Но если бы ты продал его, нашептывает мне внутренний голос, тебе бы не пришлось «выживать», не случилось бы ни разрыва, ни депрессии. На самом деле ты стоял перед выбором: порвать с родными, с прошлым, чтобы выбрать новую жизнь, новый мир — мир иммигрантов или приезжих из заморских департаментов Франции, «цветных», парий или почти парий, того самого третьего или четвертого мира, который и есть настоящий герой — разрушительно-неловкий и невезучий — этого конца века; мир, который вскоре станет единственным миром, настоящим будущим.
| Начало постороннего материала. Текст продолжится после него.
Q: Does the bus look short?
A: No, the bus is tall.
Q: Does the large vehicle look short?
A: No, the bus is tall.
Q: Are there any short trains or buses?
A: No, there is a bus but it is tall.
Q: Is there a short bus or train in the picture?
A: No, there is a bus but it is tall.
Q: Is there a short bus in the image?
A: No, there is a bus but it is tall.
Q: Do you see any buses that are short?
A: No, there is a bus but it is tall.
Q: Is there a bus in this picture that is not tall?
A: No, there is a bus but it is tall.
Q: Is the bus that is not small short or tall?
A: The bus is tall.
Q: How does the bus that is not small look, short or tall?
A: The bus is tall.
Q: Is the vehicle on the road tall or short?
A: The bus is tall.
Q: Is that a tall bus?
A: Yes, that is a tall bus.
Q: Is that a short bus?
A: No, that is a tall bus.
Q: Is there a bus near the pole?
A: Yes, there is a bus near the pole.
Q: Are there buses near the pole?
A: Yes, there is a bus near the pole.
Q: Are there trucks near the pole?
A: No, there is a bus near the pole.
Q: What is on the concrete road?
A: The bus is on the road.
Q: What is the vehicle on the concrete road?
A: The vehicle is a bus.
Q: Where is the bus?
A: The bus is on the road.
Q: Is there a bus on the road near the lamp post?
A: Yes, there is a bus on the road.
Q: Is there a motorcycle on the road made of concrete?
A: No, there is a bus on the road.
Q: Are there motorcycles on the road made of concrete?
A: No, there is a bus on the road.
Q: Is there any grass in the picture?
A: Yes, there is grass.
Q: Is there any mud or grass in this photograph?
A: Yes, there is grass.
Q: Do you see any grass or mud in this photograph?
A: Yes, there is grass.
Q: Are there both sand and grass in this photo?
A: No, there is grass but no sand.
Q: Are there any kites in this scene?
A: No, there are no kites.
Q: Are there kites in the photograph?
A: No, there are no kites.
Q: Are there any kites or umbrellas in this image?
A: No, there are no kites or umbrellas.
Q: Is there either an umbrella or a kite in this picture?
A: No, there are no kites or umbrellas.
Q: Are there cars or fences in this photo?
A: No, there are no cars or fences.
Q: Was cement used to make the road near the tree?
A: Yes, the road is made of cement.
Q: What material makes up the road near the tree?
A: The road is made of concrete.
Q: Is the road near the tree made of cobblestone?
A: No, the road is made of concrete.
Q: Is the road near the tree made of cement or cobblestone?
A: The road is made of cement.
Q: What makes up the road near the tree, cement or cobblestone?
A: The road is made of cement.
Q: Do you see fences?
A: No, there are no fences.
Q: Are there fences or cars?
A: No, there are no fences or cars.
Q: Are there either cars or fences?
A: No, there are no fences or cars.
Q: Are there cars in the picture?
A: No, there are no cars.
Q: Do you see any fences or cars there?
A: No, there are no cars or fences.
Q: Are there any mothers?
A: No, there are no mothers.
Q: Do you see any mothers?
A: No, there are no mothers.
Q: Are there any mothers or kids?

И ты спасовал перед этим решением, хотя оно одно было совместимо с индивидуалистичным и революционным духом, волей к граничащей с самопожертвованием храбрости, которые воодушевляли тебя, когда ты был моложе. Ты не сделал этот прыжок, который был бы единственным подлинным доказательством любви, которое ты мог ей дать, если любовь действительно требует потерять себя, чтобы полностью слиться с жизнью другого человека в надежде на большее счастье, но и с риском более ужасного бедствия:
И Федра с вами в лабиринт сойдет,
Вернется с вами или смерть найдет.
Я был слишком осторожен, слишком глубоко укоренен, слишком укутан в свои воспоминания и книги. «Кто хочет спасти свою жизнь, расстанется с ней». Ты расстался с ней. Ты потерял — кто знает? — годы счастья.
Что помешало мне продать квартиру моих родителей в Биаррице после того, как они навсегда покинули ее и она стала не более чем слишком просторным пристанищем холостяка. Возможно, это было почти животное пристрастие к одиноким убежищам — деревья, хижины, землянки, крепости — восходящее к детским играм в Робинзона. И если этот выбор стал, как я уже сказал, косвенной причиной ухода Летиции и конца нашей любви, это значит, что Робинзон в моей душе окончательно и безоговорочно взял верх над Ромео.
Но Робинзон не безоговорочно приговорен к одиночеству. Даже если не вспоминать о «швейцарском Робинзоне» с женой и четырьмя сыновьями — есть Пятница. Из Летиции бы получился вполне приемлемый Пятница — хотя, не придерживаясь сюжета, она сама, без сомнения, превратила Робинзона в раба. Впрочем, если выбирать ей имя в честь дня недели, я бы назвал ее Воскресенье. Она была и была бы до сих пор, если бы осталась рядом со мной, самой прекрасной моей причиной жить вдали от людей — все человечество в одном лице. Но я говорю — как Альцест! — Леа не лучше Селимены вынесла бы жизнь в мире, сведенном к двум существам. Лишь при сильнейшей страсти, страсти убийственной, можно выдержать этот разреженный воздух, не позволяющий оторваться от губ другого, чтобы вдыхать лишь его дыхание — в каком-то смысле через его бронхи.
Но нет. Страсть может и не быть удушающей. Кто-то — точнее Ален Финкелькраут — написал книгу под прекраснейшим названием «Мудрость любви». Я всегда считал — хотя и не имел случая в этом убедиться — что страстная влюбленность может проникнуться мудростью. Прежде всего, дав себе то, чего больше всего не хватает страсти — время. Однако у нее может быть время, только если у нее есть пространство. Хорошо темперированная страсть — если это не утопия, столь же невообразимая, как союз воды и огня, — страсть, умеющая хитрить с собой, сдерживаться, чтобы дольше длиться, предполагает между любовниками расстояние, часто представляющуюся возможность вести отдельную жизнь. Но отдельную при близости, с возможностью опять встретиться, как только этого пожелаешь. Вот почему, как я уже сказал выше, я всегда представлял дом, в котором мне хотелось бы жить с Лэ в Солони, на Мартинике или в других краях, очень большим — еще больше дома в Биаррице. Иногда я предавался и более безумным мечтам.